A few civil libertarians are raising questions about whether the U.S. government had the right to kill an American citizen without a trial….That’s like asking if it was lawful to kill Confederate soldiers at Gettysburg. Like the rebels during the Civil War, Awlaki and Khan gave up the benefits of American citizenship by taking up arms against their country. They, and other Al Qaeda members, claim to be “soldiers” in the army of Allah; it is only fitting that their avowed enemy, the Great Satan, would take their protestations seriously and treat them just like enemy soldiers. If it’s lawful to drop a missile on a Saudi or Egyptian member of Al Qaeda, it’s hard to see why an American citizen should be exempt.

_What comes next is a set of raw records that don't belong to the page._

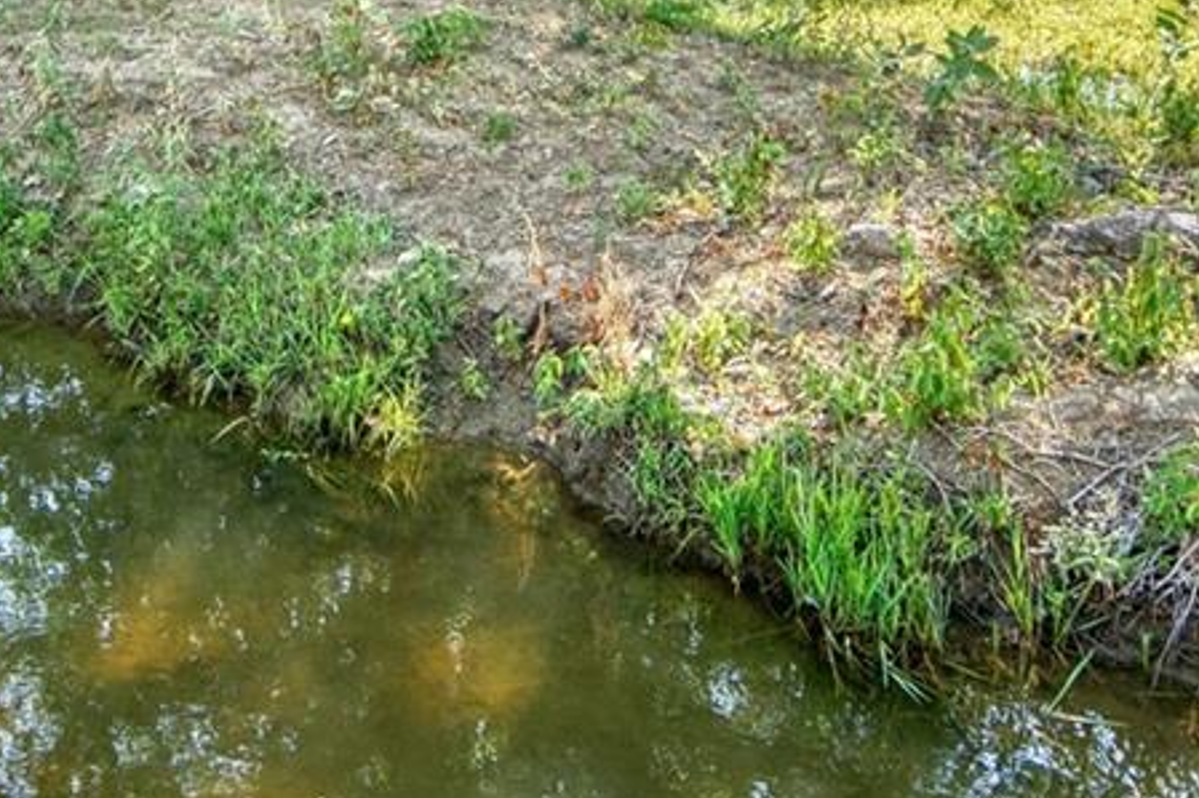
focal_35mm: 57
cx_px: 304
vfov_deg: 21.7
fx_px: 1898
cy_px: -200
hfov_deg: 34.4
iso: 500
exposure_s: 1/1600
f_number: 4
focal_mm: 16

I’ve heard this argument more than once, and I’d just like to point out how chilling it is. One of the reasons that liberal democracies constrain the use of force against their own citizens more than they do against noncitizens is because national governments have a very wide array of coercive powers already available to track and control their own citizens. Since this coercive power is inherent in the state, it’s wise to restrain it lest it get out of control. Likewise, national governments don’t generally need to execute their own citizens without trial because they have lots of other alternatives available to them. At a practical level, they often don’t have this power over noncitizens, so killing them is sometimes the only option available.

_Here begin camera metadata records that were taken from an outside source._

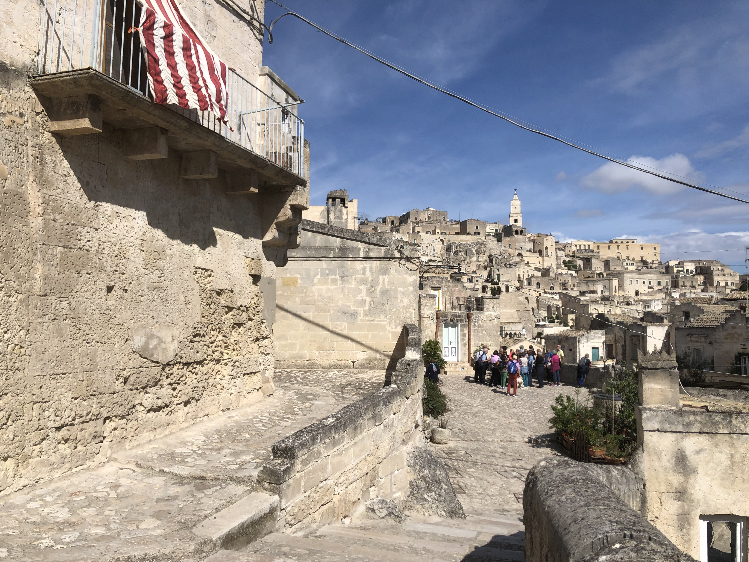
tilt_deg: +3.2
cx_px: 374
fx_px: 606
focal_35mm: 28
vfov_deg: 49.7
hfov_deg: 63.4
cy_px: 281
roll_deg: +0.6
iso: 20
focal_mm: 4
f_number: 1.8
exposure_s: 1/4425
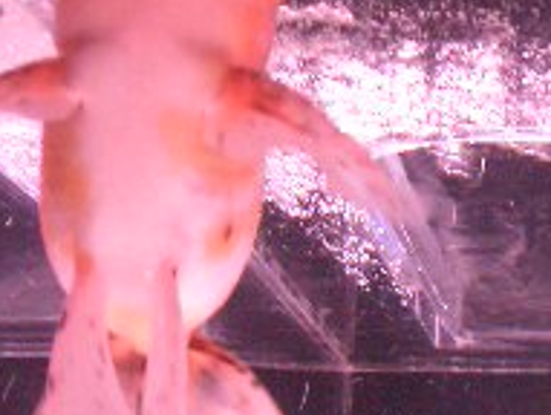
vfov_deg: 12.6
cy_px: 409
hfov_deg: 16.1
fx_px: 1866
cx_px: 666
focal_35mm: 117
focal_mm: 5.8
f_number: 2.6
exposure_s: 1/15
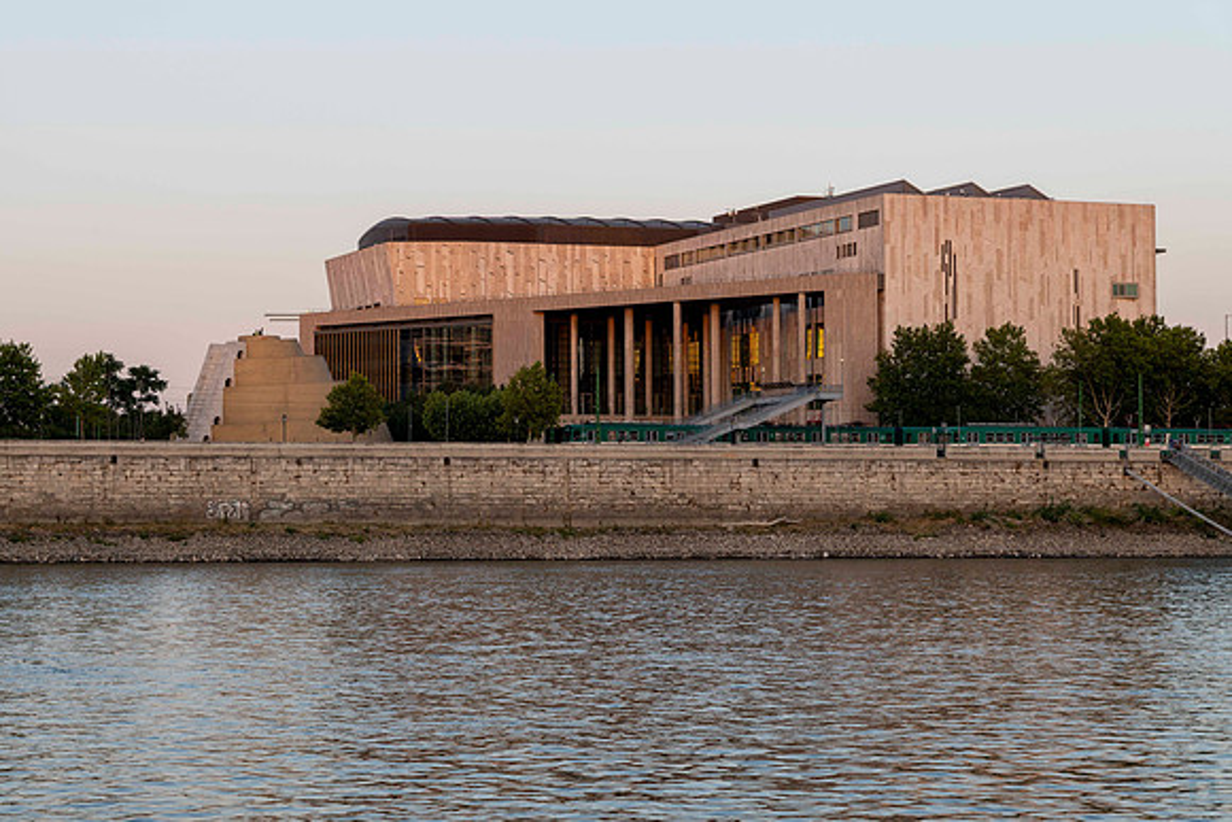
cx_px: 459
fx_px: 3033
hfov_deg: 22.9
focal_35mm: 89
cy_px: 351
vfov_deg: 15.4
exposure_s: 1/160
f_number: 5
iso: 125
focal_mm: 70
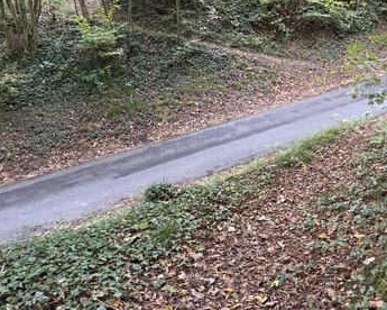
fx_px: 389
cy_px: 134
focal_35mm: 34
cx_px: 251
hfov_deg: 52.0
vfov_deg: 43.3
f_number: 1.78
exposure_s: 1/60
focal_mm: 6.76
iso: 800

But this distinction also applies to location: national governments have far more police power available within their own territory than they do overseas. In Awlaki’s case, you might argue that if he had been living in, say, South Dakota, the government would have been constrained from killing him without trial because it has the power to deal with him judicially instead. But since he was living in Yemen, it didn’t, and a targeted assassination was the only option open.

But Boot isn’t willing to concede even that. The Civil War analogy suggests that even if Awlaki had been living within the United States he would have been fair game for a presidential assassination merely for belonging to a group that calls itself an offshoot of al-Qaeda.

In fact, I doubt that Boot believes this. He does not, in truth, think that President Obama can empower the FBI to roam the country and gun down American citizens who are plotting against us, whether they belong to al-Qaeda affiliates or not. Nor does he think that the 1st Cavalry Division can do this, even though that’s exactly what they did during the Civil War. He’s merely using the Civil War analogy because it was handy and seemed like it might sound plausible to readers who didn’t think about it too much.

As it happens, I don’t think the Awlaki precedent means that President Obama is going to go hog wild and start mowing down Americans overseas. I don’t think that President Rick Perry would, either. But there are good and sound reasons that presidents are constrained in their ability to unilaterally kill U.S. citizens, regardless of where they live, and we allow these bright lines to be dimmed at our peril. Unfortunately, the war on terror has made poltroons out of every branch of government. The president hides behind the post-9/11 AUMF, using it as a shield to justify any action as long as it’s plausibly targeted at al-Qaeda or something al-Qaeda-ish. Congress, which ought to pass a law that specifically spells out due process in cases like this, cowers in its chambers and declines to assert itself. And the courts, as usual, throw up their hands whenever they hear the talismanic word “war” and declare themselves to have no responsibility.

If the president wants the power to kill U.S. citizens who aren’t part of a recognized foreign army and haven’t received a trial, he should propose a law that spells out when and how he can do it. Congress should debate it, and the courts should rule on its constitutionality. That’s the rule of law. And regardless of whether I liked the law, I’d accept it if Congress passed it, the president signed it, and the Supreme Court declared it constitutional.

However, none of that has happened. The president’s power in this sphere is, in practical terms, whatever he says it is. Nobody, not liberals or conservatives, not hawks or doves, should be happy with that state of affairs.